__WRITTEN TASK__
What you produce should match the records below precisely, except that images are removed.

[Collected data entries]

Start of Block

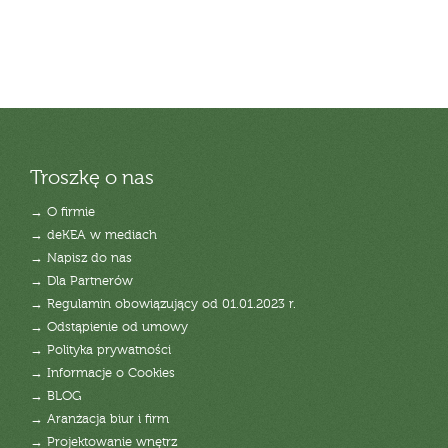
Troszkę o nas
→ O firmie
→ deKEA w mediach
→ Napisz do nas
→ Dla Partnerów
→ Regulamin obowiązujący od 01.01.2023 r.
→ Odstąpienie od umowy
→ Polityka prywatności
→ Informacje o Cookies
→ BLOG
→ Aranżacja biur i firm
→ Projektowanie wnętrz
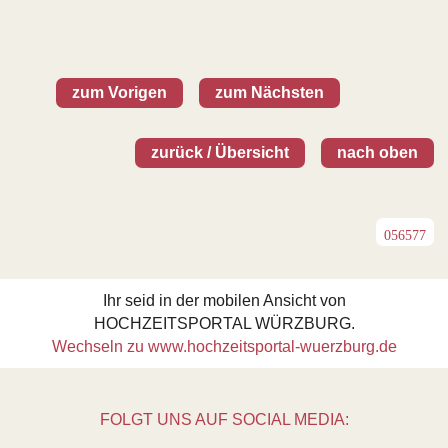
zum Vorigen
zum Nächsten
zurück / Übersicht
nach oben
056577
Ihr seid in der mobilen Ansicht von
HOCHZEITSPORTAL WÜRZBURG.
Wechseln zu www.hochzeitsportal-wuerzburg.de
FOLGT UNS AUF SOCIAL MEDIA:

End of Block

__ANSWER BOX__
Troszkę o nas
→ O firmie
→ deKEA w mediach
→ Napisz do nas
→ Dla Partnerów
→ Regulamin obowiązujący od 01.01.2023 r.
→ Odstąpienie od umowy
→ Polityka prywatności
→ Informacje o Cookies
→ BLOG
→ Aranżacja biur i firm
→ Projektowanie wnętrz
zum Vorigen
zum Nächsten
zurück / Übersicht
nach oben
056577
Ihr seid in der mobilen Ansicht von
HOCHZEITSPORTAL WÜRZBURG.
Wechseln zu www.hochzeitsportal-wuerzburg.de
FOLGT UNS AUF SOCIAL MEDIA:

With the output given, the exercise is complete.